Ban country clubs so foreign students mix

April 4, 2013

Universities might look to ban country-specific student societies to ensure that international students integrate with their British counterparts, it has been suggested.

Paul White, pro vice-chancellor for learning and teaching at the University of Sheffield, told a conference that although it might be “social engineering”, such action could build bridges between different groups.

At City College in Thessaloniki, Greece, an “international faculty” of Sheffield that offers the university’s degrees, national student societies are banned, Professor White told a Westminster Higher Education Forum conference on internationalisation in London.

“They want all the students from the Balkan region not to feel they are Serbs or Kosovans or Macedonians…It’s an interesting idea; I’m just throwing it out there as one example”, he said, of policies that could promote integration.

Universities were generally successful in helping their students to form friendship groups while studying, he argued.

“The problem is that in doing so we may create closed communities of students who don’t interact with each other,” he said, adding that Chinese, Indian and British students often stayed in their own groups.
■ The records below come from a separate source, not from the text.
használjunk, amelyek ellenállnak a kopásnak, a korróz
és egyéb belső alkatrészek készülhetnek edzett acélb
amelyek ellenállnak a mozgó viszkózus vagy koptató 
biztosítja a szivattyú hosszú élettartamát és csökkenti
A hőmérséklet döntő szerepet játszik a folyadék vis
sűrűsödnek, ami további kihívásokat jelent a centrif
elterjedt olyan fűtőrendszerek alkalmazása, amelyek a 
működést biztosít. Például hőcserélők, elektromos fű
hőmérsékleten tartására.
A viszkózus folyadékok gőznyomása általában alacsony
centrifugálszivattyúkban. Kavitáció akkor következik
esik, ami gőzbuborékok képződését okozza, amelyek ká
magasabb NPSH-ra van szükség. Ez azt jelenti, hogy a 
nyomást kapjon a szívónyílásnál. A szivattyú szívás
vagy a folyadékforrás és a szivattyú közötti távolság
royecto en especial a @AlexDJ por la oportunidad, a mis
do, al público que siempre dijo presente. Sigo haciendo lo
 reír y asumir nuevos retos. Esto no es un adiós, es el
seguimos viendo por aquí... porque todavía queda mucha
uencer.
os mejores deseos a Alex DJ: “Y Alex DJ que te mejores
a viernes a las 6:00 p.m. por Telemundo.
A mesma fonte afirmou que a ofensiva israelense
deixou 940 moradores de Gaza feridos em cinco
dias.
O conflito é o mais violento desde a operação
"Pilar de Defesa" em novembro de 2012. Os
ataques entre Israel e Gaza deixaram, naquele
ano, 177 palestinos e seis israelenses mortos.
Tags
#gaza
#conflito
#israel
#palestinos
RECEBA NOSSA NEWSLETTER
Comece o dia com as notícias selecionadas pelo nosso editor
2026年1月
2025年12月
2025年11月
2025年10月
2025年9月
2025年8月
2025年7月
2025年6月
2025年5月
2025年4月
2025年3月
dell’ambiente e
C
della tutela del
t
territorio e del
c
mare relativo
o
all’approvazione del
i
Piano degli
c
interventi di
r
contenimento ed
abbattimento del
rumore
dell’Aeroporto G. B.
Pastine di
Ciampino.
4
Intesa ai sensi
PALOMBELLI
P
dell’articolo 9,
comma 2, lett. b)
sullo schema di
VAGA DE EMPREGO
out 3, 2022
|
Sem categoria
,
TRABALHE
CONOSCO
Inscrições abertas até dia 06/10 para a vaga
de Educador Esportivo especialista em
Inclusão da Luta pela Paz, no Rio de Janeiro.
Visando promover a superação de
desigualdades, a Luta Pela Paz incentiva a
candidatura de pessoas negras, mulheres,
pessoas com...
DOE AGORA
Institutions should get these communities to mingle, and “that takes us into the realm of social engineering to an extent”, Professor White told the event on 21 March.
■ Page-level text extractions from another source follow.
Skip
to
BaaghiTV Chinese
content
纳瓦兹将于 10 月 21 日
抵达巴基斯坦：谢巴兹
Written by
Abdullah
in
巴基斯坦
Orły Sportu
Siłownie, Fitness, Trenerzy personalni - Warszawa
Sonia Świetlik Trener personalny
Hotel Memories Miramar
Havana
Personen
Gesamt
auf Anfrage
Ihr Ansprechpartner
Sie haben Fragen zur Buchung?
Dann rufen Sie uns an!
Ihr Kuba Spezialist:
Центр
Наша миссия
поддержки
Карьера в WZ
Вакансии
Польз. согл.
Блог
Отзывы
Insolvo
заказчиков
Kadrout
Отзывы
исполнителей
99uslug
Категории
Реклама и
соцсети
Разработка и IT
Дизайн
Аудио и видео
“There are simple things we can do by not allowing students just to choose their own class groups and also to put them into mixed communities” when distributing accommodation, he added.
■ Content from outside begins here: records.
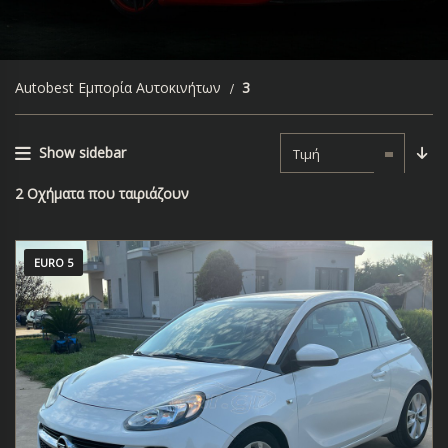
Autobest Εμπορία Αυτοκινήτων
3
Show sidebar
Τιμή
2
Οχήματα που ταιριάζουν
EURO 5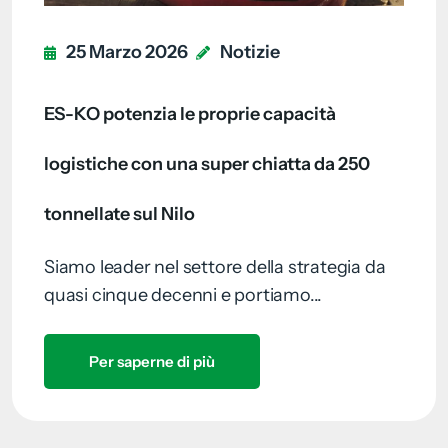
25 Marzo 2026
Notizie
ES-KO potenzia le proprie capacità
logistiche con una super chiatta da 250
tonnellate sul Nilo
Siamo leader nel settore della strategia da
quasi cinque decenni e portiamo...
Per saperne di più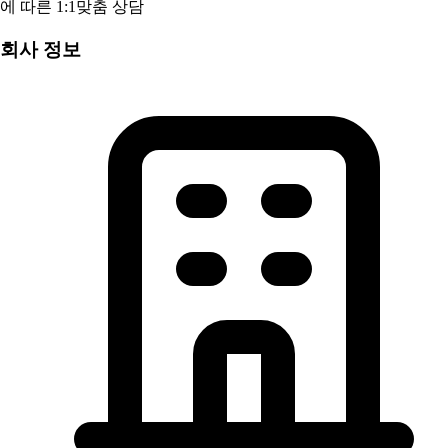
에 따른 1:1맞춤 상담
회사 정보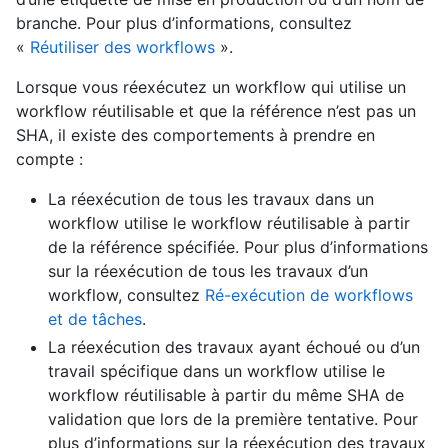
branche. Pour plus d’informations, consultez
«
Réutiliser des workflows
».
Lorsque vous réexécutez un workflow qui utilise un
workflow réutilisable et que la référence n’est pas un
SHA, il existe des comportements à prendre en
compte :
La réexécution de tous les travaux dans un
workflow utilise le workflow réutilisable à partir
de la référence spécifiée. Pour plus d’informations
sur la réexécution de tous les travaux d’un
workflow, consultez
Ré-exécution de workflows
et de tâches
.
La réexécution des travaux ayant échoué ou d’un
travail spécifique dans un workflow utilise le
workflow réutilisable à partir du même SHA de
validation que lors de la première tentative. Pour
plus d’informations sur la réexécution des travaux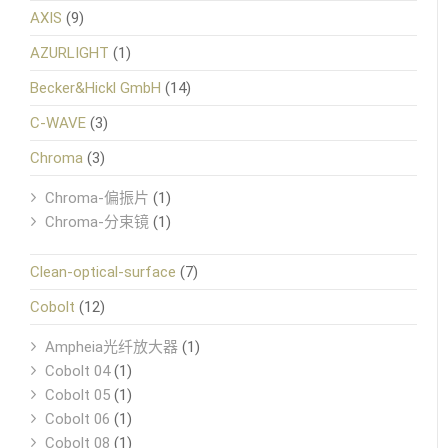
AXIS
(9)
AZURLIGHT
(1)
Becker&Hickl GmbH
(14)
C-WAVE
(3)
Chroma
(3)
Chroma-偏振片
(1)
Chroma-分束镜
(1)
Clean-optical-surface
(7)
Cobolt
(12)
Ampheia光纤放大器
(1)
Cobolt 04
(1)
Cobolt 05
(1)
Cobolt 06
(1)
Cobolt 08
(1)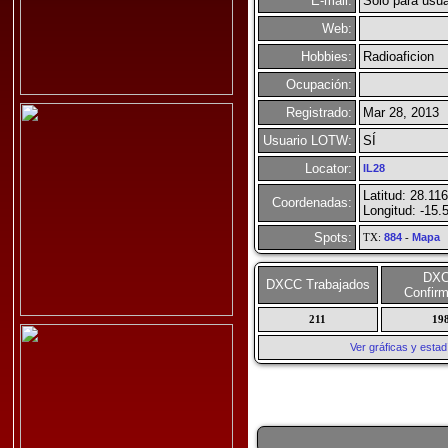
E-mail:
Solo para usua
Web:
Hobbies:
Radioaficion
Ocupación:
Registrado:
Mar 28, 2013
Usuario LOTW:
SÍ
Locator:
IL28
Latitud: 28.11
Coordenadas:
Longitud: -15.
Spots:
TX:
884
-
Mapa
DX
DXCC Trabajados
Confir
211
19
Ver gráficas y esta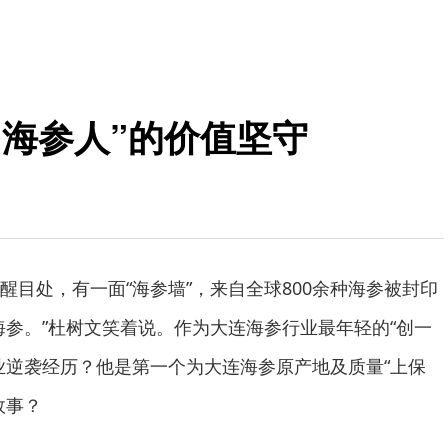
“海参人”的价值坚守
醒目处，有一面“海参墙”，来自全球800余种海参被封印
海参。”杜树文笑着说。作为大连海参行业最年轻的“创一
业逆袭经历？他是第一个为大连海参原产地及质量“上保
故事？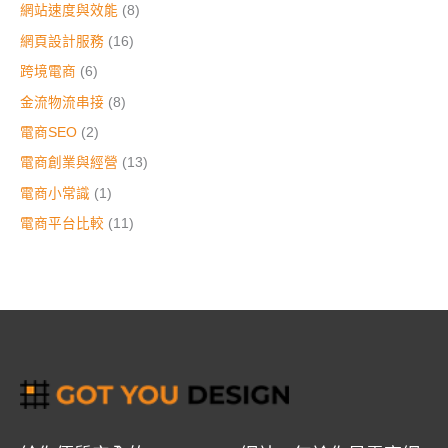
網站速度與效能
(8)
網頁設計服務
(16)
跨境電商
(6)
金流物流串接
(8)
電商SEO
(2)
電商創業與經營
(13)
電商小常識
(1)
電商平台比較
(11)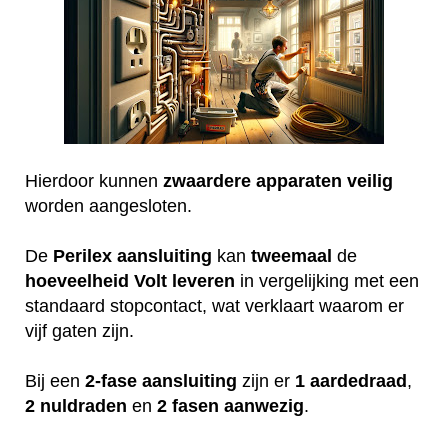
Hierdoor kunnen
zwaardere
apparaten
veilig
worden aangesloten.
De
Perilex
aansluiting
kan
tweemaal
de
hoeveelheid
Volt
leveren
in vergelijking met een
standaard stopcontact, wat verklaart waarom er
vijf gaten zijn.
Bij een
2-fase aansluiting
zijn er
1 aardedraad
,
2 nuldraden
en
2 fasen aanwezig
.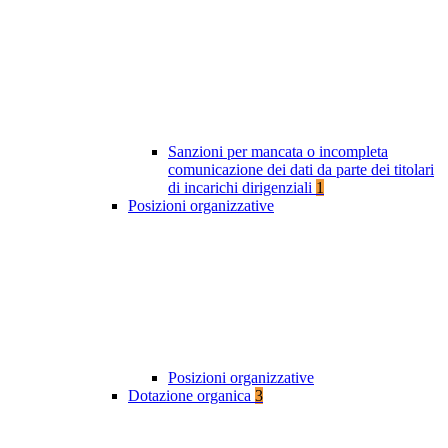
Sanzioni per mancata o incompleta
comunicazione dei dati da parte dei titolari
di incarichi dirigenziali
1
Posizioni organizzative
Posizioni organizzative
Dotazione organica
3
He also questioned how many British or international students wanted to broaden their cultural horizons. Some of the latter group “don’t really want to get the true international experience. They want to extract the knowledge dissemination of the institution,” he said.

Meanwhile, Alex Bols, executive director of the 1994 Group of small, research-intensive universities, suggested that overseas students may end up isolated because they often arrive a week earlier than UK peers and so form their first friendships with other international students.